Untuk menjadi anggota OECD, Indonesia pun harus berjuang keras untuk dapat memenuhi kriteria tersebut, yang tidak seluruhnya relevan bagi Indonesia. Hal lain, tambahnya, pengalaman kita menunjukkan bahwa mewujudkan kerja sama ekonomi dengan negara-negara Barat juga sangat rumit.
Sebagai contoh sudah hampir 10 tahun Indonesia membahas EU-CEPA dengan EU, tetapi belum ada progress yang berarti hingga saat ini. Dan selalu muncul isu yang terkesan dicari-cari. Sementara diskusi EU dengan negara lain seperti India, Thailand, dan Vietnam terkesan lancar-lancar saja prosesnya.
"Lalu, sebaiknya kita pilih bergabung dengan OECD atau BRICS? The best scenario adalah bergabung dengan keduanya seperti yang coba dilakukan Thailand dan Turki (Turki adalah anggota OECD tetapi mendaftar menjadi anggota BRICS), karena memang tidak ada ketentuan formal yang tidak memungkinan hal ini terjadi," kata dia.
Ia menambahkan, skenario kedua yang bisa diambil adalah memilih salah satu, jika memang harus memilih. Indonesia, kata dia, bisa prioritaskan kelompok yang lebih menghargai posisi Indonesia. Indikatornya sederhana, yaitu yang paling mungkin dieksekusi dengan cepat. Jika memilih OECD, tentunya Indonesia perlu afirmasi bahwa berbagai perjanjian dagang yang masih menggantung, akan segera dituntaskan.

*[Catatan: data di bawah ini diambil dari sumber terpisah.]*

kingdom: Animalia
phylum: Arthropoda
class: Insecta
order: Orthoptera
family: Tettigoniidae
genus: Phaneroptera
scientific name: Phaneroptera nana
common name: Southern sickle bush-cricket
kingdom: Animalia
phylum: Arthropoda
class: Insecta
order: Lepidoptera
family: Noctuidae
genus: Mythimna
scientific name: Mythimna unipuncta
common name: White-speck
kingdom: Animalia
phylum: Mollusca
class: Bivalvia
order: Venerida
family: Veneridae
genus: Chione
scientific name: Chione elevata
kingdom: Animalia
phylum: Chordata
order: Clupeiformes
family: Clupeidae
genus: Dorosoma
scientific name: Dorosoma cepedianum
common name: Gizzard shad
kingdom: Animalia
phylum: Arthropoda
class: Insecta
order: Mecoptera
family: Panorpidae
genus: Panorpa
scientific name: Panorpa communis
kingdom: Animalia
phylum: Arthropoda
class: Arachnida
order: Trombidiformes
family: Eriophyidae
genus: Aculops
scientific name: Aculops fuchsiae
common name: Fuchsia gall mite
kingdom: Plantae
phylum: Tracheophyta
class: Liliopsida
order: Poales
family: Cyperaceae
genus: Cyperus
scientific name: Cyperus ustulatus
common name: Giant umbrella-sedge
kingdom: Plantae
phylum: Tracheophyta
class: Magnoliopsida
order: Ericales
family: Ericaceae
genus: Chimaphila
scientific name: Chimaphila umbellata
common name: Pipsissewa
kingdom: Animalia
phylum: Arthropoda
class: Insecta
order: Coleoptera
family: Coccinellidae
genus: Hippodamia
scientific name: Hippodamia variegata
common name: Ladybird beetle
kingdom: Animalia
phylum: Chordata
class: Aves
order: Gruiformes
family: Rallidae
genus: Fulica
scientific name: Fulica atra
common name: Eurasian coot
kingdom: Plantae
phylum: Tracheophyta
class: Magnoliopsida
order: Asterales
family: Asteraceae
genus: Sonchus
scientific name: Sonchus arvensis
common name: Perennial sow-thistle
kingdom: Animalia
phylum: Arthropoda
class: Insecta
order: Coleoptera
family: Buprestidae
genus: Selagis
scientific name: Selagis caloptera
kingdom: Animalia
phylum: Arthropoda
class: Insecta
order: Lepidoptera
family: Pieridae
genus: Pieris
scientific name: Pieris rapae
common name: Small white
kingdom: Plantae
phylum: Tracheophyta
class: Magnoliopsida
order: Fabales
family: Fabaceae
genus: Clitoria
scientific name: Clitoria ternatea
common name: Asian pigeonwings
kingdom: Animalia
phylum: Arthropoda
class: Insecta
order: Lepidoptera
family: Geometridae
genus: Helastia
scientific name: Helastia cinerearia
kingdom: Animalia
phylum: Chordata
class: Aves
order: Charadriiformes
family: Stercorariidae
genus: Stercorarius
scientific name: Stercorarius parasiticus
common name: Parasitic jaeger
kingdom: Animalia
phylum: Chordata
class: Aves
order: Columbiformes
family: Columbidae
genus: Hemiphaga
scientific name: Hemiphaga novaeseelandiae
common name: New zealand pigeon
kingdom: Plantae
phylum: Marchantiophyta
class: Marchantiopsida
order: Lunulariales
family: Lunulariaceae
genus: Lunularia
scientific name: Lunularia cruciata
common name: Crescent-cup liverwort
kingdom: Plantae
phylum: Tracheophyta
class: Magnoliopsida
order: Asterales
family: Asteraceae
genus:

"The worst scenario adalah Indonesia dalam posisi digantung tidak menjadi bagian dari keduanya akibat kita ragu menentukan sikap. Kita sudah terlalu lama dalam posisi ini dan harus segera diakhiri," ujarnya.
Sebagai analogi, kata Wijayanto, jika punya dua pilihan mobil yang dua-duanya mempunyai perbedaan kualitas, tetapi masih bisa menoleransi perbedaan itu tidak jadi masalah. Maka sepatutnya Indonesia memilih mobil yang persyaratan belinya tidak bertele-tele, sehingga mobil itu bisa kita kendarai menuju tujuan yang kita impikan.
"Apa pun situasinya, langkah yang diambil oleh Pemerintah Prabowo perlu diapresiasi. Ini langkah tegas, berani, dan decicive. Mendongkrak profil internasional kita, serta meningkatkan posisi tawar kita dihadapan kelompok OECD maupun BRICS," pungkasnya.